必須課題.
1) 本文を読み、次の問いに答えなさい。
(a) 冊子『思い出の記』が発行されたのは何年か。
(b) 核に言及したことで欧米の代表者達から非難されたのは誰か。
(c) 「反戦こそ、本当に故郷を愛すること」という言葉を言ったのは誰か。
2) 本文のうち、「昭和60年(1985年)に発」から「これぞ、最強最悪の無駄というやつだ。」までの部分を、一字も変えずにすべて打ち直しなさい。

本文.
☆ ☆ ☆ ☆
昭和60年(1985年)に発行された、岐阜県関市の竹友会史、50年を記念して作られた冊子『思い出の記』のあとがきには、こう記されている。

『この記事を書いていて、どうしようもなく、戦争に対する憤りが腹の底からこみ上げて来るのを禁じ得なかった。平和を守る為、核戦争を防ぐため、核廃絶の日迄ドーシても頑張らなければと、改めて決意を固めた』


核…。

これぞ、最強最悪の無駄というやつだ。


こんなに沢山の国が、核を持っていて何か抑止力にでもなるのか?
しかも被害は全世界に及ぶ。

核に言及したプーチンを欧米の代表者達は、声を揃えて非難したが、さて核を持っているあなた方も同じ穴のむじなではないか。
彼と同じ事をする為に持っているのではないのか。



「反戦こそ、本当に故郷を愛すること」


これはロシアの作家ミハイル・シーシキン氏が言った言葉。


いざ戦争が起きてしまったら、あっけなく人は死んでしまう。そしてその地の文化が消滅してしまうのだ。
☆ ☆ ☆ ☆
提供情報.

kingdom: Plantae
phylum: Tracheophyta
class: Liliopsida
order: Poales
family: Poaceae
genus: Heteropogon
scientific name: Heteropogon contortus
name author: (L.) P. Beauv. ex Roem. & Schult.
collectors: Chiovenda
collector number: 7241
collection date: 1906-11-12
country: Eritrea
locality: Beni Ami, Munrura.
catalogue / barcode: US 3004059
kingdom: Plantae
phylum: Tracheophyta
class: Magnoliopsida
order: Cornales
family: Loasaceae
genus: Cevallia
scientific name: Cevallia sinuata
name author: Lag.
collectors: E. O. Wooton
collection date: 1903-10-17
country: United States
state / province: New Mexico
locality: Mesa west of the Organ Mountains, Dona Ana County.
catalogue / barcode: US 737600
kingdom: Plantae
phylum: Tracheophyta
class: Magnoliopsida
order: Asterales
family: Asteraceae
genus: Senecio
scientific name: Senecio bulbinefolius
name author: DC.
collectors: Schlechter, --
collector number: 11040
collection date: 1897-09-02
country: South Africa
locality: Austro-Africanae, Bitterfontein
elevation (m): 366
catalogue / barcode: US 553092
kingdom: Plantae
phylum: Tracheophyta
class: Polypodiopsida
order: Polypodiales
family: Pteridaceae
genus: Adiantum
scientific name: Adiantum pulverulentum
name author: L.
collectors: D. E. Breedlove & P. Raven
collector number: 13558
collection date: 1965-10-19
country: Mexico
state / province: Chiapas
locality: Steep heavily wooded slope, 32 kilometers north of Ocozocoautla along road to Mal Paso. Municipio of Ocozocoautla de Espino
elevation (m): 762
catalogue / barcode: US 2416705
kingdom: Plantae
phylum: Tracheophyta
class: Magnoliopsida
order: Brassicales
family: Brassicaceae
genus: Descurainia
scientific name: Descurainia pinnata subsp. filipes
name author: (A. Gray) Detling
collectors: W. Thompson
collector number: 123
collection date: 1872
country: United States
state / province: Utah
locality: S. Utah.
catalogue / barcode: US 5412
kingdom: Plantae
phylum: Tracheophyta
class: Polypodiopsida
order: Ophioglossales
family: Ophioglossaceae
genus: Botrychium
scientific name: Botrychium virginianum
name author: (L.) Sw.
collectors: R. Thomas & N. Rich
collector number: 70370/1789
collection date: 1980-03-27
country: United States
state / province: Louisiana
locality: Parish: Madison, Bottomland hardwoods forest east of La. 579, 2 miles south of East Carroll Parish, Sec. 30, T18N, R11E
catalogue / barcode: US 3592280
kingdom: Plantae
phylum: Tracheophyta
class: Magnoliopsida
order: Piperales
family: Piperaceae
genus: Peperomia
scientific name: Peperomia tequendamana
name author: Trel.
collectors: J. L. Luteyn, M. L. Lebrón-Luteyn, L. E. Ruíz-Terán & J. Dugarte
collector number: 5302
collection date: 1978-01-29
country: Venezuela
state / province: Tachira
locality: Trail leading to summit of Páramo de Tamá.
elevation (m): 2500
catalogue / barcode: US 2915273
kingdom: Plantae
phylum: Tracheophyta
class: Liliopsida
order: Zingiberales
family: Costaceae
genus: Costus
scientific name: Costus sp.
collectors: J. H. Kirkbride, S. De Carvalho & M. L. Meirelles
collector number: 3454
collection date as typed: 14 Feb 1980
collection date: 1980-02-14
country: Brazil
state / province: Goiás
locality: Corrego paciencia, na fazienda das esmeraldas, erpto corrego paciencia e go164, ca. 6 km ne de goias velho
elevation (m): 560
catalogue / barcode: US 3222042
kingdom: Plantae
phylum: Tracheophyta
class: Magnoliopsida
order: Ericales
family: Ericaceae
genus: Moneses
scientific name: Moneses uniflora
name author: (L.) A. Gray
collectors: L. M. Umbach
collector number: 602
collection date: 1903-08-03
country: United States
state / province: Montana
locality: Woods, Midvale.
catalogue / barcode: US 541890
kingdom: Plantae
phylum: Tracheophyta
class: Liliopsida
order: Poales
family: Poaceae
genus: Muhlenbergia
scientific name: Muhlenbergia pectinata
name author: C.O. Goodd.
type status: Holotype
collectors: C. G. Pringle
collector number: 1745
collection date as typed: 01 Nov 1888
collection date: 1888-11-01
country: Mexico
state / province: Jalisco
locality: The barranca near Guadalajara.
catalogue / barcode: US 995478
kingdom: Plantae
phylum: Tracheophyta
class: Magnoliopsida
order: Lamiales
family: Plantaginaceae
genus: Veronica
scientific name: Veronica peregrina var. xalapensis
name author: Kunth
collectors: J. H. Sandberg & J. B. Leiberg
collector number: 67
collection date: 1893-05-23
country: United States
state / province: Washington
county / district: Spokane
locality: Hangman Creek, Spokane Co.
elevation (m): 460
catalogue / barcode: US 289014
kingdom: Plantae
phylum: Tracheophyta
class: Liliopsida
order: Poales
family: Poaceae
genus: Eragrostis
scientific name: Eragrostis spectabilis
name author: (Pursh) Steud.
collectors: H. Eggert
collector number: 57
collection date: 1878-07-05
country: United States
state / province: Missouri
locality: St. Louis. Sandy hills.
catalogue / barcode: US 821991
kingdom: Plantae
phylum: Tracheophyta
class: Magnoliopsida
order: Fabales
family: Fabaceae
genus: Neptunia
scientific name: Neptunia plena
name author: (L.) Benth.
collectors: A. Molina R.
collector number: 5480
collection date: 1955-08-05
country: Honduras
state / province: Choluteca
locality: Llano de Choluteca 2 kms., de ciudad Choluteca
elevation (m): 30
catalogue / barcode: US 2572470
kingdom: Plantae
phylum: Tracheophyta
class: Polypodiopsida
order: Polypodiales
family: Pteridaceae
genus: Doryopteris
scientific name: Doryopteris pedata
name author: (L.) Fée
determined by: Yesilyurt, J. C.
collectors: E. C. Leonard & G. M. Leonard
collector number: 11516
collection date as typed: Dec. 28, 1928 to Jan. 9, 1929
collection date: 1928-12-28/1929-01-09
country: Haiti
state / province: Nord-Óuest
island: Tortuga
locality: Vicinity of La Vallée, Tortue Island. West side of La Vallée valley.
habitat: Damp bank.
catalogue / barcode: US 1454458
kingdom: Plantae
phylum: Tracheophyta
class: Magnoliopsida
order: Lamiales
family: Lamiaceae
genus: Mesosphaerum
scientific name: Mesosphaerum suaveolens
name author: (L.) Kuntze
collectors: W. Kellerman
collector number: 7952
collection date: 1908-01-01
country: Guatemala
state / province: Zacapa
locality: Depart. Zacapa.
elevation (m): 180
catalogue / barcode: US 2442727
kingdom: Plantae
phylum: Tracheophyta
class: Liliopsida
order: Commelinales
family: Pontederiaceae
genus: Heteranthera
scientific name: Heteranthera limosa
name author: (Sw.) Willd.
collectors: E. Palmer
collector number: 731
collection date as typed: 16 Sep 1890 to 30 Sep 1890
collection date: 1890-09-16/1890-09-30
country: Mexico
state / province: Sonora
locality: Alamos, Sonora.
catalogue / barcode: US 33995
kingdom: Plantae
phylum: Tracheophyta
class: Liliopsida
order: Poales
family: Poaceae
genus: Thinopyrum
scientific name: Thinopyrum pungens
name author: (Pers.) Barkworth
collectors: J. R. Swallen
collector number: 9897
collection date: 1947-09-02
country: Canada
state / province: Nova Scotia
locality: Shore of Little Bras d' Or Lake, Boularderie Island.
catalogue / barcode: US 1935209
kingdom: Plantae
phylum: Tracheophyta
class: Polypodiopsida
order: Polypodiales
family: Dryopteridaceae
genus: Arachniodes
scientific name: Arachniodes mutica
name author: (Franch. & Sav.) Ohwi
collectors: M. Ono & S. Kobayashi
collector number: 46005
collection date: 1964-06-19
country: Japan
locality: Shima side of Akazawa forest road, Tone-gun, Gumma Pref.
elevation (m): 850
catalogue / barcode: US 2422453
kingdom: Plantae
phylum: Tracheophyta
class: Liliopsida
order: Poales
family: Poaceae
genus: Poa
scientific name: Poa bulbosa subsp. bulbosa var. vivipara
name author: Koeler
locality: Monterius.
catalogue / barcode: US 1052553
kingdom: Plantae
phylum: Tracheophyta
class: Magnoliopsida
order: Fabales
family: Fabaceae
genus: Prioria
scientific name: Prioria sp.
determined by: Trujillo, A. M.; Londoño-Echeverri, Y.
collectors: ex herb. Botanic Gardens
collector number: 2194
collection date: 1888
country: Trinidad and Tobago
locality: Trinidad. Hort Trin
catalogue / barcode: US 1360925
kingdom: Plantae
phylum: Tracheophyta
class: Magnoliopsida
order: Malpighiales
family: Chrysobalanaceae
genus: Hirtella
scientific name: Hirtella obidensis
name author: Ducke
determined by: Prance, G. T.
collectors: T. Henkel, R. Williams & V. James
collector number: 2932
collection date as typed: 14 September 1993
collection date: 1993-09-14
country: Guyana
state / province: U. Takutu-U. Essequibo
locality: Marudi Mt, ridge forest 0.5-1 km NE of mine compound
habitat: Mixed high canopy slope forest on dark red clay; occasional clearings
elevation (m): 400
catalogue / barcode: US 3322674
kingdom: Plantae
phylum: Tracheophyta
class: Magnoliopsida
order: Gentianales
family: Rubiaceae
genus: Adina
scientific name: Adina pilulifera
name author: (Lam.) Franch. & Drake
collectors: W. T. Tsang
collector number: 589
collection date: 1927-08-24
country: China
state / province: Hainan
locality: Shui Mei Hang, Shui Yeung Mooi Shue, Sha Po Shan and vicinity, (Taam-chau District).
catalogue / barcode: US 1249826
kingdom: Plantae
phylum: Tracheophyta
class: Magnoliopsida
☆ ☆ ☆ ☆
解答一覧.
1)
(a) 昭和60年(1985年)
(b) プーチン
(c) ロシアの作家ミハイル・シーシキン氏

2)
昭和60年(1985年)に発行された、岐阜県関市の竹友会史、50年を記念して作られた冊子『思い出の記』のあとがきには、こう記されている。

『この記事を書いていて、どうしようもなく、戦争に対する憤りが腹の底からこみ上げて来るのを禁じ得なかった。平和を守る為、核戦争を防ぐため、核廃絶の日迄ドーシても頑張らなければと、改めて決意を固めた』


核…。

これぞ、最強最悪の無駄というやつだ。